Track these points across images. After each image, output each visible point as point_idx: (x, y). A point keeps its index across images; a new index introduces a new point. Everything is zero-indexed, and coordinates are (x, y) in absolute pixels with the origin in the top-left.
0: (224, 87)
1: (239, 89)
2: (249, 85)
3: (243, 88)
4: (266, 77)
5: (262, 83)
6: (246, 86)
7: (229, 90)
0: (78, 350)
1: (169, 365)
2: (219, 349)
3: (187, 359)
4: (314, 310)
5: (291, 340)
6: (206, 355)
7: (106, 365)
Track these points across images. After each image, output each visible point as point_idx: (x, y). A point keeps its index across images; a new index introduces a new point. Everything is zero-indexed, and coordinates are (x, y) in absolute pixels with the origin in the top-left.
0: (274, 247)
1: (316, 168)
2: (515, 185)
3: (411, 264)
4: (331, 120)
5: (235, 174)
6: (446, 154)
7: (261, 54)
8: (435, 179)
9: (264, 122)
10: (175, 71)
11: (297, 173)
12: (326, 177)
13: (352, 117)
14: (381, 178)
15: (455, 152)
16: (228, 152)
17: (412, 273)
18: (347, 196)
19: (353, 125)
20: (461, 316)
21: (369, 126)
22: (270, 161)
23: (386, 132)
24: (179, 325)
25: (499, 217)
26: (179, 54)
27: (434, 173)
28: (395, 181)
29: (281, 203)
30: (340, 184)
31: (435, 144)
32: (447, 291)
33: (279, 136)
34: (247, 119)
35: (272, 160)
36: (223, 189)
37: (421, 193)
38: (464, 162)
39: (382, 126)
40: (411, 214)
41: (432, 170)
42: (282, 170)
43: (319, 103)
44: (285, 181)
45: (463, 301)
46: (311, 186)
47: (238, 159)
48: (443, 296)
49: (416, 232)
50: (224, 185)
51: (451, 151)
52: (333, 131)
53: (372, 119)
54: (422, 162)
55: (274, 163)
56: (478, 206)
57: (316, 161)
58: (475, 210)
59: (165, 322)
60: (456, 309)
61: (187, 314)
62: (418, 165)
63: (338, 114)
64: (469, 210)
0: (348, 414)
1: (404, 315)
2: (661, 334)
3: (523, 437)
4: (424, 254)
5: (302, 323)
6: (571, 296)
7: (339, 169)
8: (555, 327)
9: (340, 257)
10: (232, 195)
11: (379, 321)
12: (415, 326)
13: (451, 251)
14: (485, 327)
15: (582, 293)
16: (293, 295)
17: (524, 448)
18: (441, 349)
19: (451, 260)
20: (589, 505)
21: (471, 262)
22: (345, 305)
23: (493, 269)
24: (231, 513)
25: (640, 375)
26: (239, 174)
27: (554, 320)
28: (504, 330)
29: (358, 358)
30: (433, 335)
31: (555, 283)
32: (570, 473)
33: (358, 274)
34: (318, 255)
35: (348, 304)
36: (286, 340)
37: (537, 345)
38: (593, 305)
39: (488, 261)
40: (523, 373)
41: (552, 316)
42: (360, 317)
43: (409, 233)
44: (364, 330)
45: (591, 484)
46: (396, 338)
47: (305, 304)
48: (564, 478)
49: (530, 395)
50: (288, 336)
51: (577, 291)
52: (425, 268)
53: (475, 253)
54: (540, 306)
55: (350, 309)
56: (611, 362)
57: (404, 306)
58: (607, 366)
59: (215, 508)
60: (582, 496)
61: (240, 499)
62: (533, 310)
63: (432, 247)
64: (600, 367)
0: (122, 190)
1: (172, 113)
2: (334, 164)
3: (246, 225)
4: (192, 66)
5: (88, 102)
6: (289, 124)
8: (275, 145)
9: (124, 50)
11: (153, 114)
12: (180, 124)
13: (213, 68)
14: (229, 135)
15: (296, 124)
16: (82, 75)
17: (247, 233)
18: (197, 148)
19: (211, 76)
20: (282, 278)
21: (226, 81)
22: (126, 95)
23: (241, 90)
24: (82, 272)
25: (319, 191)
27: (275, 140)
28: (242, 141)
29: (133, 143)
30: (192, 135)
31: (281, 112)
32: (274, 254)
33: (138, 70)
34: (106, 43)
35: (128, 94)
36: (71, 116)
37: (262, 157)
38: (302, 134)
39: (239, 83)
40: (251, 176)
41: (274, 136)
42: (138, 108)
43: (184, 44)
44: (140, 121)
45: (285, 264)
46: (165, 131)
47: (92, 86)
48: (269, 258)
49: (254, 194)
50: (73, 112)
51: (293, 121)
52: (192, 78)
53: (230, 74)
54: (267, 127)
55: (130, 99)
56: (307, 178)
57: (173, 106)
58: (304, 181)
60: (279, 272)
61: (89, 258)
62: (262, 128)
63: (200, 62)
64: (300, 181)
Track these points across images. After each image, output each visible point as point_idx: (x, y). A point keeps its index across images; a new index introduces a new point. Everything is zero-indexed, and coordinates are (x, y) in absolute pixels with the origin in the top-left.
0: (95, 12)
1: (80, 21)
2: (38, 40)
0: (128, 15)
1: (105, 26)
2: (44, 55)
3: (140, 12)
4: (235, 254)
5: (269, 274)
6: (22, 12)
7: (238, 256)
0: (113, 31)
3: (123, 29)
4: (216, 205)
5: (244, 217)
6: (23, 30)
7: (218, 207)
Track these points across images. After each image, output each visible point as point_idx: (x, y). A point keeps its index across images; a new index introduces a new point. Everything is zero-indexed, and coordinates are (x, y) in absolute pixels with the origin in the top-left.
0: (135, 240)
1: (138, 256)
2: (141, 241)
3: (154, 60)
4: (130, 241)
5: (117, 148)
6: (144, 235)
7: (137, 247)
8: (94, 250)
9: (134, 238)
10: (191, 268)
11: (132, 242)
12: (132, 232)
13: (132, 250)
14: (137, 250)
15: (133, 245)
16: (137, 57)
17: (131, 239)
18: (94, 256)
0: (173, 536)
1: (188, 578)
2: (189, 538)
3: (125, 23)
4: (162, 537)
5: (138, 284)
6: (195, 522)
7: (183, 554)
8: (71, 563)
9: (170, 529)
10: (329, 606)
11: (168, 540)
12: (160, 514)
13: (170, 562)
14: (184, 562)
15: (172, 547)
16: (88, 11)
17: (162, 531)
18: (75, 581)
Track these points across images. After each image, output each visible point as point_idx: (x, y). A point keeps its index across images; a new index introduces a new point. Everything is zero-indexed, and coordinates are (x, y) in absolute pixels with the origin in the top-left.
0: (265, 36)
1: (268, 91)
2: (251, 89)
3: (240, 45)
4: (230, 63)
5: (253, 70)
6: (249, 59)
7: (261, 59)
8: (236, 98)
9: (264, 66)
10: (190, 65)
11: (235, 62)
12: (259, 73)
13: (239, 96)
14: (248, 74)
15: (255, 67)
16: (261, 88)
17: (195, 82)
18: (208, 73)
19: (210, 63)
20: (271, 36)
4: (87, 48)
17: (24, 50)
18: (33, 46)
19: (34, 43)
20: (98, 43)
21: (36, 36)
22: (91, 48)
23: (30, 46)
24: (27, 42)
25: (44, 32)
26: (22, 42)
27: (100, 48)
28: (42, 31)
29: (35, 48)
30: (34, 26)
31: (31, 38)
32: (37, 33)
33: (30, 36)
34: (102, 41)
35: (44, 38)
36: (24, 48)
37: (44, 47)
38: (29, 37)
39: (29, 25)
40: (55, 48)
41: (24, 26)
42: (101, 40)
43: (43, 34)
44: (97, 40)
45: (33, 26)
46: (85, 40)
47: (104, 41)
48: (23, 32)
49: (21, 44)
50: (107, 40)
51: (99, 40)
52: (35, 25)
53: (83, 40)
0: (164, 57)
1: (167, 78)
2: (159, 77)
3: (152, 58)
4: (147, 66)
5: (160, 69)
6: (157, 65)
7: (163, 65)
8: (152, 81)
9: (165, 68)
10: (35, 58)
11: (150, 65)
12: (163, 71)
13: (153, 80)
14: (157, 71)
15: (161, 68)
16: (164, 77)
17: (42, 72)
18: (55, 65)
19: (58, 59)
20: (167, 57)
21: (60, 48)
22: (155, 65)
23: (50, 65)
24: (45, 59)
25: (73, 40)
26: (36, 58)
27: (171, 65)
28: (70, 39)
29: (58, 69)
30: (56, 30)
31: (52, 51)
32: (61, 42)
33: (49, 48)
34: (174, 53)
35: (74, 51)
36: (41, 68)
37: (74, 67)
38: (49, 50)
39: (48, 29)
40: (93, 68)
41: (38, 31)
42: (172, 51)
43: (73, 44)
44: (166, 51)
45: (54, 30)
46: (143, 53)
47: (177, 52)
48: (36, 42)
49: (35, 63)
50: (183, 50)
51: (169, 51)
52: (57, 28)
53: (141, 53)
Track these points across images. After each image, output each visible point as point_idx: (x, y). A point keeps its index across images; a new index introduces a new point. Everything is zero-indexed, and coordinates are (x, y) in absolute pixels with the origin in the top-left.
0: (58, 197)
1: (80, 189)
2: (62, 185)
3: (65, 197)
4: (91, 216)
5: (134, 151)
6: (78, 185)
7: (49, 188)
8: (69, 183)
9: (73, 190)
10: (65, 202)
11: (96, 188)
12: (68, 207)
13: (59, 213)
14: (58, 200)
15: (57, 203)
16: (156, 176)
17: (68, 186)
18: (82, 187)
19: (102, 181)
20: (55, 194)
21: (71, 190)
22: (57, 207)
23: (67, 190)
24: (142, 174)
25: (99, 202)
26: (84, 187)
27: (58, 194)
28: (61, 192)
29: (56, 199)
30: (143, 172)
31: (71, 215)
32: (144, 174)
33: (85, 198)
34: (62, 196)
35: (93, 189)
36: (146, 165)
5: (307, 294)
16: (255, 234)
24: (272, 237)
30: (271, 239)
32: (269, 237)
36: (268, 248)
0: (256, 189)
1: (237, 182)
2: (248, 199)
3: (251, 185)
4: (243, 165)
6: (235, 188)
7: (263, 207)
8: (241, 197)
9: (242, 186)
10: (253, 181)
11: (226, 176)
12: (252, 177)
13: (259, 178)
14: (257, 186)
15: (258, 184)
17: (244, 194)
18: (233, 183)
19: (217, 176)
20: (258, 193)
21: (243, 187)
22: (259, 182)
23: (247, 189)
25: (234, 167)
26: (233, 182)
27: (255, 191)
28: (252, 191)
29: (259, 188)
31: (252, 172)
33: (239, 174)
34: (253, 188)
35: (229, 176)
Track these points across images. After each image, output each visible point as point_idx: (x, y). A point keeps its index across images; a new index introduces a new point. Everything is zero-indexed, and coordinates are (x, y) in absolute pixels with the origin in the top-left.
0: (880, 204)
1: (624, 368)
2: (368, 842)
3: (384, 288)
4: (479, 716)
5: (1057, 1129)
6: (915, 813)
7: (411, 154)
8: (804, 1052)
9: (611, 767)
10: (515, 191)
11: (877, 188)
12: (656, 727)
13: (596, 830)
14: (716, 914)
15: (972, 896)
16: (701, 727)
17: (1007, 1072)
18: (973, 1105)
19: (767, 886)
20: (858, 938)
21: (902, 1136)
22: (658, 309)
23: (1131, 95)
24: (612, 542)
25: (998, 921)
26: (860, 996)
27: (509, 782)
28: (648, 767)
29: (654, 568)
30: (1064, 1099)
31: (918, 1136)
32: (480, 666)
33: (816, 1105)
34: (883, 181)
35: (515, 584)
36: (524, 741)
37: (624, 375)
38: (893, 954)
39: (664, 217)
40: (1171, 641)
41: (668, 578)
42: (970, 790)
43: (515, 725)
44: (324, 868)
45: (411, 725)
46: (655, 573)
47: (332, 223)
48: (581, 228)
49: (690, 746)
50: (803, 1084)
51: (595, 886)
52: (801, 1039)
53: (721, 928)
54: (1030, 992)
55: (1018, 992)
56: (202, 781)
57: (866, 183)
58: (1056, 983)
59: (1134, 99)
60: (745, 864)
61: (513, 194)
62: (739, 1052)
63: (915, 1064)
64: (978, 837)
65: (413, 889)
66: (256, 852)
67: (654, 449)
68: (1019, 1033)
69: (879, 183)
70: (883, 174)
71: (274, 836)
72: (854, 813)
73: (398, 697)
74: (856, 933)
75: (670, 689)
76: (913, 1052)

◇ ◇ ◇ ◇ ◇ ◇ ◇

Rewrite only the lines from the one containing "21: (36, 36)" through the one containing "40: (55, 48)", changing "(29, 25)" to "(29, 26)" and leaving everything else as it is.

◆ Completed task ◆
21: (36, 36)
22: (91, 48)
23: (30, 46)
24: (27, 42)
25: (44, 32)
26: (22, 42)
27: (100, 48)
28: (42, 31)
29: (35, 48)
30: (34, 26)
31: (31, 38)
32: (37, 33)
33: (30, 36)
34: (102, 41)
35: (44, 38)
36: (24, 48)
37: (44, 47)
38: (29, 37)
39: (29, 26)
40: (55, 48)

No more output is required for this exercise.